In another case, a Top 30 US online retailer logged a record-setting peak sales day of $44 million. This was especially notable because that same day the retailer experienced system performance issues caused by an automated hardware failover condition. Fortunately, the retailer’s XAP implementation began automatically relocating application components to standby resources, keeping apps running despite the complications. As a result, consumers continued to shop—and buy—with minimal disruption.
Stories from the War Room
I’ve picked two issues that we identified as our engineers were working on-site with one of our top eCommerce customers. I thought that these two cases provides useful insight on how a preemptive support strategy and a short feedback loop works:
Issue #1: Sudden slow client response time
The quote below was taken from the direct on-site report:
GC Spikes is one of the common issues that we encounter for managing in-memory data clusters. As GC tends to compete with the same CPU resources that serves the user transaction, this often leads to overall slowness of the system. Fairly quickly, this slowness can pile up into a huge backlog which can break the system in unexpected areas.

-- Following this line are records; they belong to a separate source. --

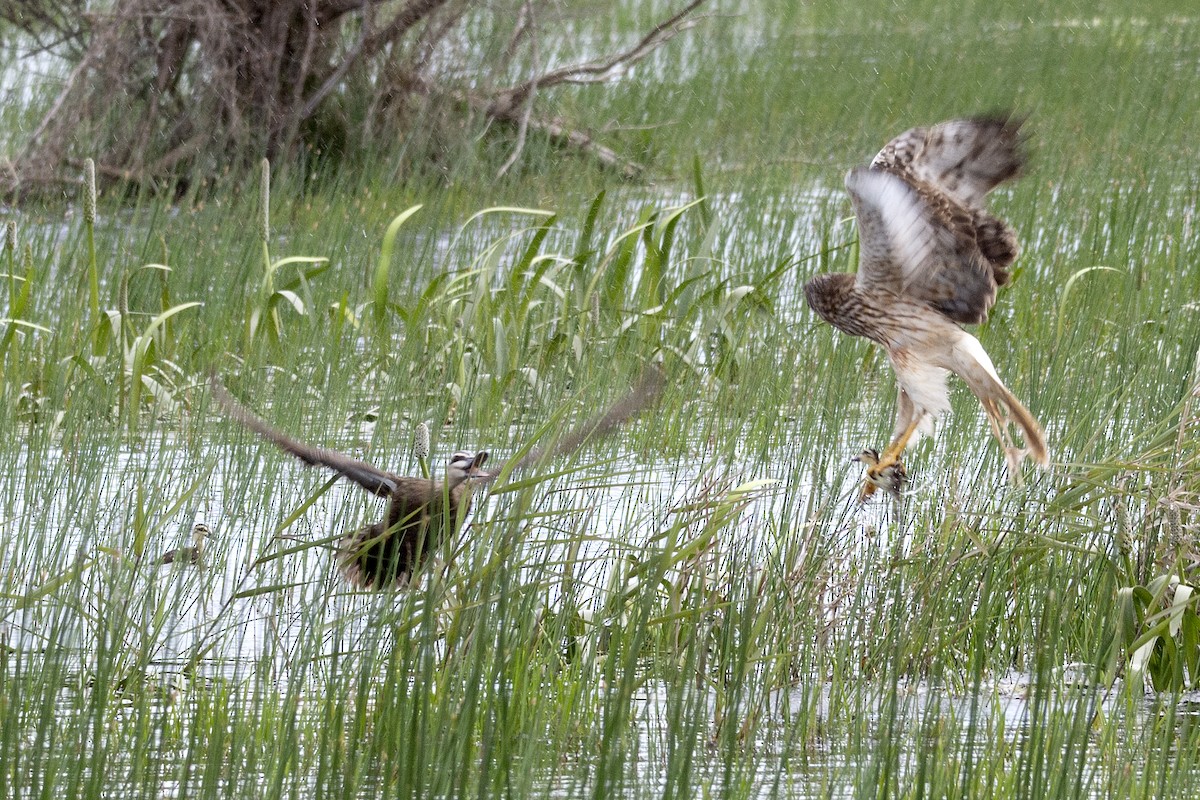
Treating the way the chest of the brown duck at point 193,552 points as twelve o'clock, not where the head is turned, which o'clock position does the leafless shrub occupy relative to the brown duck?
The leafless shrub is roughly at 9 o'clock from the brown duck.

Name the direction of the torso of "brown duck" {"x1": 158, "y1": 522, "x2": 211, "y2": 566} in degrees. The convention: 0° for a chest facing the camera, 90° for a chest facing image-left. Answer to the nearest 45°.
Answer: approximately 270°
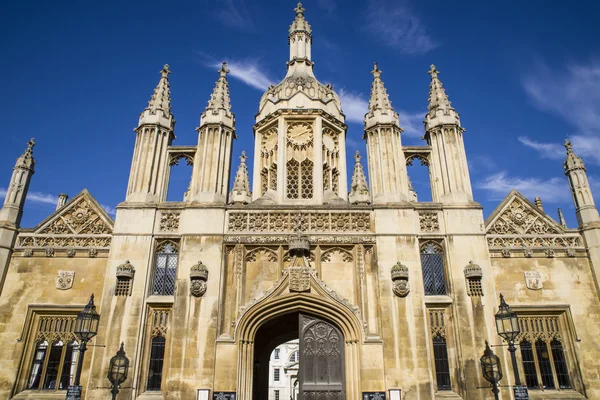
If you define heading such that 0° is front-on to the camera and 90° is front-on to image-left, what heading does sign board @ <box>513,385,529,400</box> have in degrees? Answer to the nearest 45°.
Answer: approximately 0°

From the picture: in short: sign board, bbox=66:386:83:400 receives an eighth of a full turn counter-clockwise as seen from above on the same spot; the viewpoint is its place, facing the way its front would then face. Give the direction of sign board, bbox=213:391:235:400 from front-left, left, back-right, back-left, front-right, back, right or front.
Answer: front-left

The resolution was to split the cluster into more data containers (GSC in XAP terminology) as this will allow better spread of the load across the entire cluster. In addition, overall capacity (memory and CPU) that was allocated for the cluster was increased to meet the increasing capacity demand.

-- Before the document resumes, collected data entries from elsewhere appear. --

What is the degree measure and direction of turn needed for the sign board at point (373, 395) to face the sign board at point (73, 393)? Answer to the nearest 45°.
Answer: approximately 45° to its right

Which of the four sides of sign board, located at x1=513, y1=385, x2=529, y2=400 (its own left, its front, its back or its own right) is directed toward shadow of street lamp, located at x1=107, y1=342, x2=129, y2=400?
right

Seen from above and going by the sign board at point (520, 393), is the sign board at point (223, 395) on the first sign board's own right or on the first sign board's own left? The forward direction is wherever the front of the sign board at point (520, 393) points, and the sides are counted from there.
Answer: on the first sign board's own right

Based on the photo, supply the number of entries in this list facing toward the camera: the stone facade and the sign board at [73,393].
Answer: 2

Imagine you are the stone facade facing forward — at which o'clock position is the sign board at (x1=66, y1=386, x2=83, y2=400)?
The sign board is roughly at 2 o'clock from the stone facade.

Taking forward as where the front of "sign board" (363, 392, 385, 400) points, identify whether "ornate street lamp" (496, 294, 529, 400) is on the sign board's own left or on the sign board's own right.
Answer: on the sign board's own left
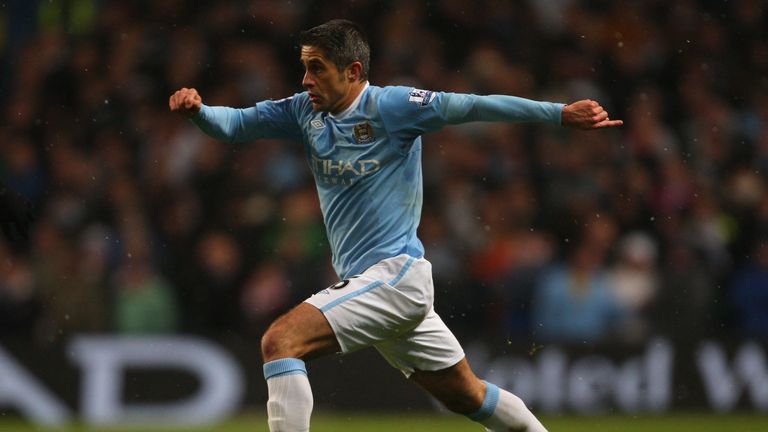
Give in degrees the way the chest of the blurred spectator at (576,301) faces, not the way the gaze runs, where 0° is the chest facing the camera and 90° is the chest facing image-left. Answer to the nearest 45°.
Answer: approximately 0°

The diagram below provides a view of one of the clusters at the time the issue occurred.
As can be seen, around 23:00 the system started to hit its high CPU mark as a result of GC spikes. The system was gradually rebalanced after couple of hours without facing any downtime. The preemptive action that was taken to handle this incident prevented it from piling up and causing a complete system failure.
Issue #2: Connection Issues
In this incident, the increase of concurrent client activities during peak load resulted in a large number of network connections that were opened at the same time. One of the nodes in the cluster was misconfigured with a low limit on the number of concurrent connections that could be opened simultaneously. The resolution was to kill that faulty node and leverage the self-healing capability of XAP to force an immediate re-route of clients into the backup node while relocating the faulty node into another machine.
Final Notes
Peak load performance often tends to stretch any system behavior in areas that are least expected and thus are often hard to handle. Quite often, peak loads lead to unexpected downtime.
There are many cases in which this sort of peak load performance is known in advance, as is the case with Black Friday and Cyber Monday. Still, many eCommerce sites continue to experience downtime or slowness during such events that lead to huge loss of revenue and reputation.
As a software vendor, we have often found ourselves involved in the early architecture discussion phases, which usually take place as a result of failure in the previous year. Despite the fact that we are brought in to solve these peak load performance problems, we are still called during a fire drill when those failures occur. Often, the result of the failure was misconfiguration or a problem on another system that manifested itself as an issue in our product. Obviously the experience of handling fire drills is never be pleasant, neither for us nor for our customer and that is something that we wanted to avoid as we approached the 2014 holiday season.
This year we decided, together with our customers, to take a more preemptive approach by putting an engineer on-site to escort the customer team during the event itself. This resulted in huge success, leading to 100% up time. Both teams learned much from the experience; the customer learned even better how to operate our product and what to look for to ensure that the system is running properly. We learned much about how the customer is using our product and were able to shorten the feedback loop between the customer and our product and engineering team.
With those lessons in hand I feel that both we and our customers are much more equipped to handle 2015. I can’t wait to write about the lessons learned from Black Friday 2015.